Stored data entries
-=-=-=-=-

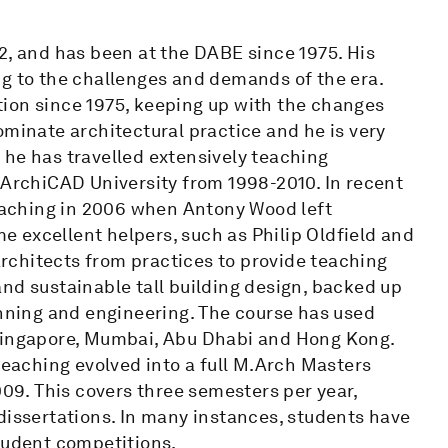
2, and has been at the DABE since 1975. His
ng to the challenges and demands of the era.
ion since 1975, keeping up with the changes
ominate architectural practice and he is very
y, he has travelled extensively teaching
rchiCAD University from 1998-2010. In recent
teaching in 2006 when Antony Wood left
 excellent helpers, such as Philip Oldfield and
rchitects from practices to provide teaching
nd sustainable tall building design, backed up
anning and engineering. The course has used
 Singapore, Mumbai, Abu Dhabi and Hong Kong.
teaching evolved into a full M.Arch Masters
009. This covers three semesters per year,
dissertations. In many instances, students have
student competitions.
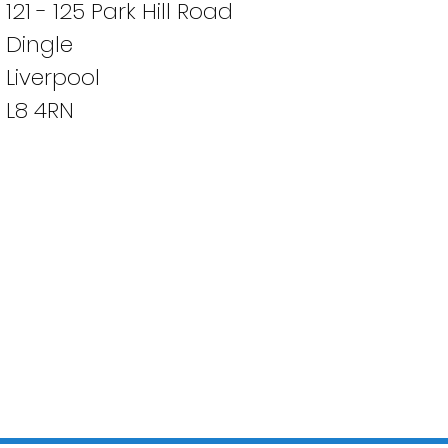
121 - 125 Park Hill Road
Dingle
Liverpool
L8 4RN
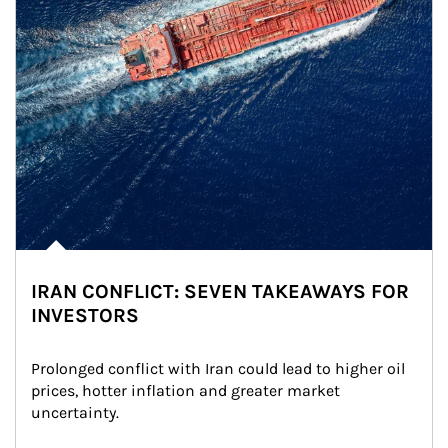
IRAN CONFLICT: SEVEN TAKEAWAYS FOR
INVESTORS
Prolonged conflict with Iran could lead to higher oil 
prices, hotter inflation and greater market 
uncertainty.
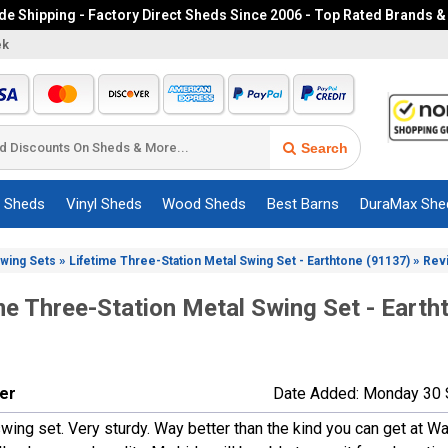
e Shipping - Factory Direct Sheds Since 2006 - Top Rated Brands &
ek
Search
c Sheds
Vinyl Sheds
Wood Sheds
Best Barns
DuraMax She
»
»
Swing Sets
Lifetime Three-Station Metal Swing Set - Earthtone (91137)
Rev
me Three-Station Metal Swing Set - Earth
ner
Date Added: Monday 30 
wing set. Very sturdy. Way better than the kind you can get at Wa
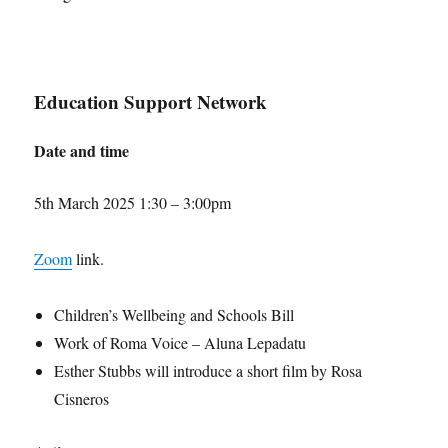
Education Support Network
Date and time
5th March 2025 1:30 – 3:00pm
Zoom
link.
Children’s Wellbeing and Schools Bill
Work of Roma Voice – Aluna Lepadatu
Esther Stubbs will introduce a short film by Rosa
Cisneros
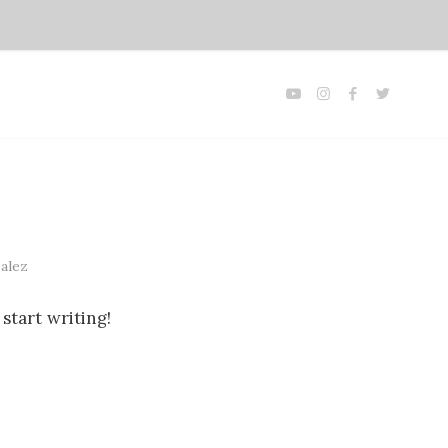
alez
start writing!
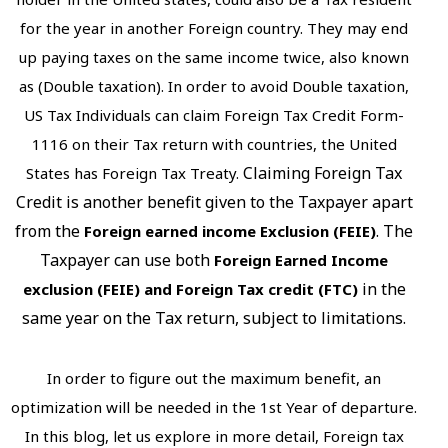
for the year in another Foreign country. They may end
up paying taxes on the same income twice, also known
as (Double taxation). In order to avoid Double taxation,
US Tax Individuals can claim Foreign Tax Credit Form-
1116 on their Tax return with countries, the United
Claiming Foreign Tax
States has Foreign Tax Treaty.
Credit is another benefit given to the Taxpayer apart
from the
. The
Foreign earned income Exclusion (FEIE)
Taxpayer can use both
Foreign Earned Income
in the
exclusion (FEIE)
and Foreign Tax credit (FTC)
same year on the Tax return, subject to limitations.
In order to figure out the maximum benefit, an
optimization will be needed in the 1st Year of departure.
In this blog, let us explore in more detail, Foreign tax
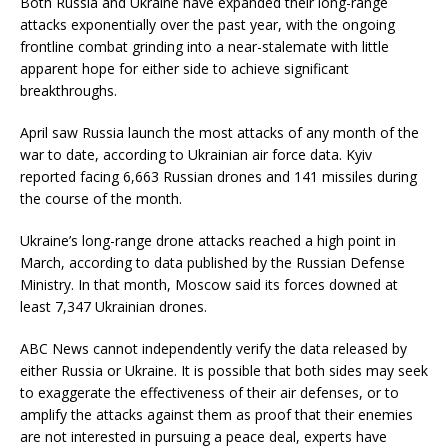
Both Russia and Ukraine have expanded their long-range
attacks exponentially over the past year, with the ongoing
frontline combat grinding into a near-stalemate with little
apparent hope for either side to achieve significant
breakthroughs.
April saw Russia launch the most attacks of any month of the
war to date, according to Ukrainian air force data. Kyiv
reported facing 6,663 Russian drones and 141 missiles during
the course of the month.
Ukraine’s long-range drone attacks reached a high point in
March, according to data published by the Russian Defense
Ministry. In that month, Moscow said its forces downed at
least 7,347 Ukrainian drones.
ABC News cannot independently verify the data released by
either Russia or Ukraine. It is possible that both sides may seek
to exaggerate the effectiveness of their air defenses, or to
amplify the attacks against them as proof that their enemies
are not interested in pursuing a peace deal, experts have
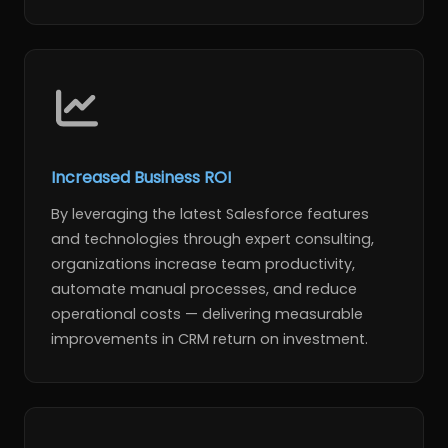
Increased Business ROI
By leveraging the latest Salesforce features
and technologies through expert consulting,
organizations increase team productivity,
automate manual processes, and reduce
operational costs — delivering measurable
improvements in CRM return on investment.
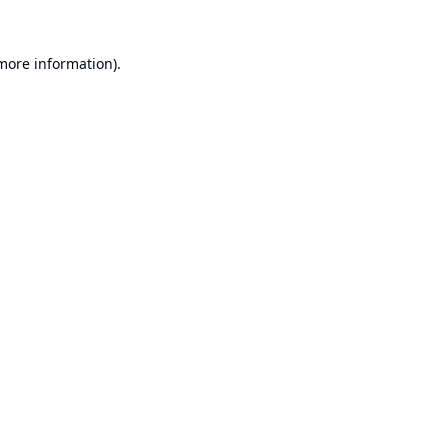
 more information).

-=-=-=-=-

Exercise prompt: Copy the rows word for word, starting at the first row and ending at the line that contains "start writing!", both included. Leave the pictures out.

Answer for this exercise:
2, and has been at the DABE since 1975. His
ng to the challenges and demands of the era.
ion since 1975, keeping up with the changes
ominate architectural practice and he is very
y, he has travelled extensively teaching
rchiCAD University from 1998-2010. In recent
teaching in 2006 when Antony Wood left
 excellent helpers, such as Philip Oldfield and
rchitects from practices to provide teaching
nd sustainable tall building design, backed up
anning and engineering. The course has used
 Singapore, Mumbai, Abu Dhabi and Hong Kong.
teaching evolved into a full M.Arch Masters
009. This covers three semesters per year,
dissertations. In many instances, students have
student competitions.
121 - 125 Park Hill Road
Dingle
Liverpool
L8 4RN
IRAN CONFLICT: SEVEN TAKEAWAYS FOR
INVESTORS
Prolonged conflict with Iran could lead to higher oil 
prices, hotter inflation and greater market 
uncertainty.
e Shipping - Factory Direct Sheds Since 2006 - Top Rated Brands &
ek
Search
c Sheds
Vinyl Sheds
Wood Sheds
Best Barns
DuraMax She
»
»
Swing Sets
Lifetime Three-Station Metal Swing Set - Earthtone (91137)
Rev
me Three-Station Metal Swing Set - Earth
ner
Date Added: Monday 30 
wing set. Very sturdy. Way better than the kind you can get at Wa
Education Support Network
Date and time
5th March 2025 1:30 – 3:00pm
Zoom
link.
Children’s Wellbeing and Schools Bill
Work of Roma Voice – Aluna Lepadatu
Esther Stubbs will introduce a short film by Rosa
Cisneros
alez
start writing!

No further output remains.